Chypre Mojo/45 2018

Sousuke
12.12.2018 - 12:54 Uhr
24
Top Rezension
9
Flakon
8
Sillage
9
Haltbarkeit
9
Duft

Geil, Geil, Geil! Sauer, fruchtig, erdig.

Genau mein Beuteschema. Wie eine laubübersäte Herbstwiese im Morgentau auf der sich frech-dreist saure Winteräpfel tummeln, die der Wind von ihren Bäumen fegte...

Jazzig lässig? Unbedingt! Allerdings weniger im Sinne verrucht verrauchter Clubatmosphäre als mehr im Sinne der Jazzmusik: mit wenigen einfachen Mitteln maximalen Effekt erzeugen. So wie der Jazzdrummer mit Snare, Bassdrum und Hi-Hat zuweilen mehr Tam-Tam erzeugen kann als so mancher Böse-Garstig-Metaldrummer hinter seiner mannshohen Knüppelbude. Ebenso vermag Chypre Mojo 45 auf lässig einfache und sehr klar komponierte Weise, kraftvolle, effektvolle Bilder in meinem Kopf zu erzeugen. Bilder von herbstlicher Frische, in der man die Wärme und Süße des verklungenen Sommers noch spüren kann, in der die Lust am prallen Leben ebenso Anklang finden wie die Wehmut über die Vergänglichkeit unseres Seins.

45 Versuche soll Michel Almairac gebraucht haben, um Chypre Mojo zu komponieren. 45 Versuche, die ihn zu diesem wundervollen Duft geführt haben. 45 Versuche, um die gegensätzlichen Elemente zu einer knisternden lebendigen Einheit zu verschmelzen. Und genau so erlebe ich Chypro Mojo auch: knisternd lebendig frisch mit Anklängen einer erdigen leicht modrigen Aura. In diesem Sinne ist der Duft für mich auch ein waschechter Chypre. Der Bogen, die Chyprekante ist sehr deutlich da. Was ihm fehlt ist die Komplexität und Tiefe klassischer Chypres. Und natürlich das bittere Moos. Aber das disqualifiziert Chypre Mojo nicht etwa als Chypre sondern macht ihn vielmehr zu einer modernen Interpretation des klassischen Chypre-Themas.

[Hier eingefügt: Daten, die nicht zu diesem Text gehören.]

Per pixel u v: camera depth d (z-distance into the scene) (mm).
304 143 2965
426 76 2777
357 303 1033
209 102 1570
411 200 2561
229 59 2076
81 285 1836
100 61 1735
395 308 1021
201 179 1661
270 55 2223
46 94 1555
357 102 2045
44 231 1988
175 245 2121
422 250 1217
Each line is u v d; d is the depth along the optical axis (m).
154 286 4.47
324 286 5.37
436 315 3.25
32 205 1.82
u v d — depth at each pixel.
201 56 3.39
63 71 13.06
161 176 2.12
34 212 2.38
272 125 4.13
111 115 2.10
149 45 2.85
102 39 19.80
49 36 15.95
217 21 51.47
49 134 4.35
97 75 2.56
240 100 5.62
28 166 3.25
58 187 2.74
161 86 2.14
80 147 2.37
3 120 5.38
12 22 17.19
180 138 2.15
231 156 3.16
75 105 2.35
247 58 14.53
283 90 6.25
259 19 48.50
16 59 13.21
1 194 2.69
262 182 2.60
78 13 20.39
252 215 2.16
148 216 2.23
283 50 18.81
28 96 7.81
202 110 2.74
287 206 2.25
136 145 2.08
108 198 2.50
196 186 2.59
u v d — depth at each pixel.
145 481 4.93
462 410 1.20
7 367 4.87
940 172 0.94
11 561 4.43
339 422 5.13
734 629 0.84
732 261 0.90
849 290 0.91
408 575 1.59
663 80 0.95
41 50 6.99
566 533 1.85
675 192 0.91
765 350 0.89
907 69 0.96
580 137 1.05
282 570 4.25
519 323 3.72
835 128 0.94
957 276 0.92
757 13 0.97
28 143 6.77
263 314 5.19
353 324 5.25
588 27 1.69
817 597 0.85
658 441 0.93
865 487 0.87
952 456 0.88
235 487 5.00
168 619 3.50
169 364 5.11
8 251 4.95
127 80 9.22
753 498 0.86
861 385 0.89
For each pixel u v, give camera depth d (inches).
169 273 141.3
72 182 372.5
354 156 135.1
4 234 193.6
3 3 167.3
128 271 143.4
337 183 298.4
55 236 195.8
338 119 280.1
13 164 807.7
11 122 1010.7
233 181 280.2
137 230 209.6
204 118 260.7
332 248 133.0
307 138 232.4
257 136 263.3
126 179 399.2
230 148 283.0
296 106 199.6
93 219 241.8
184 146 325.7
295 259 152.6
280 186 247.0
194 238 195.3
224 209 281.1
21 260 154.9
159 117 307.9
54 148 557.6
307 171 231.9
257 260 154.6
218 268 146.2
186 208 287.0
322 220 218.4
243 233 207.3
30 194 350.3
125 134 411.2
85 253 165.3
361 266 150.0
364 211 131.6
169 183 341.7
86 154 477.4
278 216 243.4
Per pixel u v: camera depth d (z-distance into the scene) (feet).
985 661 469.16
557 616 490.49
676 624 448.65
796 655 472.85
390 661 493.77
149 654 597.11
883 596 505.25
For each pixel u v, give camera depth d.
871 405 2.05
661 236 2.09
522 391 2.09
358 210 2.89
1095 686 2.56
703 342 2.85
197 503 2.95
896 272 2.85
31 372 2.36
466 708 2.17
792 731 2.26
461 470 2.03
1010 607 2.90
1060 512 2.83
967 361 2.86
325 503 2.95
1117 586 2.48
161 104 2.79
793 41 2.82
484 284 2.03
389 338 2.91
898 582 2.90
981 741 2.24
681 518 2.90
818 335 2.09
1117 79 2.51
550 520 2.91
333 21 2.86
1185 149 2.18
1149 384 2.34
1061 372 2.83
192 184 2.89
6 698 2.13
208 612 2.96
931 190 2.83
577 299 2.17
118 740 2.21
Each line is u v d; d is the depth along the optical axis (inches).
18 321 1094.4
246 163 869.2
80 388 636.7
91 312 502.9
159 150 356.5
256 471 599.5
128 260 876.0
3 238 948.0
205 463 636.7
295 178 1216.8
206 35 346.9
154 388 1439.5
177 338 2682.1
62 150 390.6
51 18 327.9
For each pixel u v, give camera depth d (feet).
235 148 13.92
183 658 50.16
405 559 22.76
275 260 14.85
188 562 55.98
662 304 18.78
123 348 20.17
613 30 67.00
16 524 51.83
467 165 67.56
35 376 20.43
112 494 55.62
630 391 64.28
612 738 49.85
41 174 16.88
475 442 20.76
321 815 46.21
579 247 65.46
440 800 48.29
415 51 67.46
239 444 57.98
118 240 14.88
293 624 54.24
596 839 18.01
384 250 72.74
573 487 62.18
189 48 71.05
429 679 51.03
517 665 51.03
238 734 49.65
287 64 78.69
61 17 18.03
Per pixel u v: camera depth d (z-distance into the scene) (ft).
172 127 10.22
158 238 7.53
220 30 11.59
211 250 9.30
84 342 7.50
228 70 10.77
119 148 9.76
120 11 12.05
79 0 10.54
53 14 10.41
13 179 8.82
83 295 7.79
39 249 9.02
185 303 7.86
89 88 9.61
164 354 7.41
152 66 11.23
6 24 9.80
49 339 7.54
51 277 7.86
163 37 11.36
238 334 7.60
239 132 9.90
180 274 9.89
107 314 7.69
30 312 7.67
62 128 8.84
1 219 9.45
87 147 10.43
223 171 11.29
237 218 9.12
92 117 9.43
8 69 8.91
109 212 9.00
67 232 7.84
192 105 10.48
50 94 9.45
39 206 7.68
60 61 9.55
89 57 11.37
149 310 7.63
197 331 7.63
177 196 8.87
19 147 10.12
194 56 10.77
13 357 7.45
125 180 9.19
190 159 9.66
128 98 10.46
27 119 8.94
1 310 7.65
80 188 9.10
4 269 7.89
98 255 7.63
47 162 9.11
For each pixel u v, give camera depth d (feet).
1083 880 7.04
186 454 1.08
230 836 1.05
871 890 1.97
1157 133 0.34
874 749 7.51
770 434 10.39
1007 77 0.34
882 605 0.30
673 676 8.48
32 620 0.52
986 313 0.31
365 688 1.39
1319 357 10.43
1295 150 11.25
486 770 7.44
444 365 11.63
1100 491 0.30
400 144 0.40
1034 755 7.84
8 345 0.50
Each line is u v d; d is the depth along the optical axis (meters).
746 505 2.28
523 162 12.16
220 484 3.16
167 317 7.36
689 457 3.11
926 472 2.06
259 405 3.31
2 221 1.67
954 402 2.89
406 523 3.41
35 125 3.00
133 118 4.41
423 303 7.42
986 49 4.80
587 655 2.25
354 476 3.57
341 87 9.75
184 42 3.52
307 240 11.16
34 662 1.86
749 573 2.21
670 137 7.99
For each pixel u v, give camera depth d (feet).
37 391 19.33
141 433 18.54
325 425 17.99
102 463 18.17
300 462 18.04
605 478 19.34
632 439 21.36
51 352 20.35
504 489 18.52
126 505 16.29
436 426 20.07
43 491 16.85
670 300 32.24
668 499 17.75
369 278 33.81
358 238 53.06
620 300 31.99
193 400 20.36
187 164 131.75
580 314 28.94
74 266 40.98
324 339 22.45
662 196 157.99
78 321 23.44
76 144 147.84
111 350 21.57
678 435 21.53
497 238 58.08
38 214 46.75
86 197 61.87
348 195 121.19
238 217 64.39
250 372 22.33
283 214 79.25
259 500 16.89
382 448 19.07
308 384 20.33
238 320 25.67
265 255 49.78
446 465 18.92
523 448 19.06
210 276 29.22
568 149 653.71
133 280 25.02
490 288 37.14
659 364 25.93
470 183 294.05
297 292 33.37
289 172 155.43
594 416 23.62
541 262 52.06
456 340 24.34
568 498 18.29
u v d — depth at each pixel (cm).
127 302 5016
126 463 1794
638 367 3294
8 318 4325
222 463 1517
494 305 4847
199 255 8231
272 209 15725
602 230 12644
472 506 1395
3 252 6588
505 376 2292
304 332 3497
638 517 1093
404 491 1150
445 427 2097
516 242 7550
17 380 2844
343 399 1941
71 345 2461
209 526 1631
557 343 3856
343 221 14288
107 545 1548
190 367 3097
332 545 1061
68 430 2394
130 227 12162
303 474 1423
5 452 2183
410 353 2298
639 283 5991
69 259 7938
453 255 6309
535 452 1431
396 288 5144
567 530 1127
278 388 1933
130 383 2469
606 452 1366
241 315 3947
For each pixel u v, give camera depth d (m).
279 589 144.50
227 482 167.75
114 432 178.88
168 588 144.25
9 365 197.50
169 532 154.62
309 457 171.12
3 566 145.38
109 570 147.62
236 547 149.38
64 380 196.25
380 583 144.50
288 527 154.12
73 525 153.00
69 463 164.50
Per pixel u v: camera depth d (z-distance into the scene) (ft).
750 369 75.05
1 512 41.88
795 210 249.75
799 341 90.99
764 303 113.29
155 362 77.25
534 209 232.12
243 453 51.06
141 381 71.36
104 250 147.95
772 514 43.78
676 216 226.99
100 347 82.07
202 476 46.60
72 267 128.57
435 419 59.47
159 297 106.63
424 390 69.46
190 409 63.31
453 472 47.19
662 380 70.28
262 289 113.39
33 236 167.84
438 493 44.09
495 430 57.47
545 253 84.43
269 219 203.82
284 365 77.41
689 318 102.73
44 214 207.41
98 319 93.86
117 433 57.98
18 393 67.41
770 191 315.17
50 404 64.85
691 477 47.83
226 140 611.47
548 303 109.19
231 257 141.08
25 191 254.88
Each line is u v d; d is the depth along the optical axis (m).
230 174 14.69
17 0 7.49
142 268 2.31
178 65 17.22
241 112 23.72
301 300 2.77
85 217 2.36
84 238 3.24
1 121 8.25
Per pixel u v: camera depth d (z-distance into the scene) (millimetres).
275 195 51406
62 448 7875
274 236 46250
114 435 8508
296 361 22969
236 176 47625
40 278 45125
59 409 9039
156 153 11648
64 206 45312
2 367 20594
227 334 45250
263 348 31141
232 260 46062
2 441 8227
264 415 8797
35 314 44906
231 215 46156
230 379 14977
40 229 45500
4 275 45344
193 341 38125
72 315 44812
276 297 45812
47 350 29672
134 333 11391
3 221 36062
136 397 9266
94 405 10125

Der Duft startet sauer. Aber keine übermäßig zitronig-reinigungsmittel ähnliche Säure, sondern eher ein fruchtige. Die Säure bleibt dem Duft auch über den gesamten Verlauf erhalten. Auch nach 10 Stunden kann ich diese fruchtige Säure noch deutlich wahrnehmen. Das Fruchtige schiebt sich im Verlauf immer stärker als tragendes Element an die Seite der Säure. Es wird süßer. Allerdings weniger eine würzige oder vanillige Süße sondern eine deutlich fruchtige Süße. Die dafür verantwortliche Mango kann ich nicht herausriechen. Für mich ist das eher eine undefinierte Frucht. Über dieses knisternd süß-saure Fruchtspiel entsteht in meinem Kopf eine wundervolle sommerliche Lebendigkeit, in die sich mit dem sanften Einsetzen der Patchouli Note ein Hauch Wehmut einflechtet. Das Patchouli kommt nie in den Vordergrund. Es ist nur eben gerade so präsent, dass man jederzeit spürt, in welche Richtung sich dieser reizvolle Sommerreigen irgendwann entwickeln wird: nämlich wie alles in diesem Leben – seinem Ende entgegen. In diesem Dreiklang verharrt der Duft in ausgesprochen linearer Weise über seine gesamte Lebensspanne. Welche sich übrigens wirklich sehen lassen kann. In ausreichender Menge appliziert, ist der Duft an mir sehr ausdauernd. 10 – 12 Stunden sind locker drin. Die Projektion ist moderat bis präsent. Kein Kracher, der Räume füllt, aber genug Power, um die neben einem stehenden Personen zu erreichen.

Chypre Mojo ist ein Duft, der bei mir sofort offene Türen einrannte. Die Eleganz und Lässigkeit mit der Chypre Mojo ein so ernstes Thema aufgreift, wie die Gegensätzlichkeit aus der Freude am Leben und der Wehmut um dessen Vergänglichkeit, ist schlicht beeindruckend. Ob Michel Almairac am Ende mit seiner Komposition ernsthaft darauf abgezielt hat, sei mal dahin gestellt. Aber die Bilder, die entstehen so in meinem Kopf .

Liebe Leute, danke fürs Lesen meines Newbie Kommentars. Ich hoffe, es hat ein bisschen Lust auf Chypre Mojo gemacht.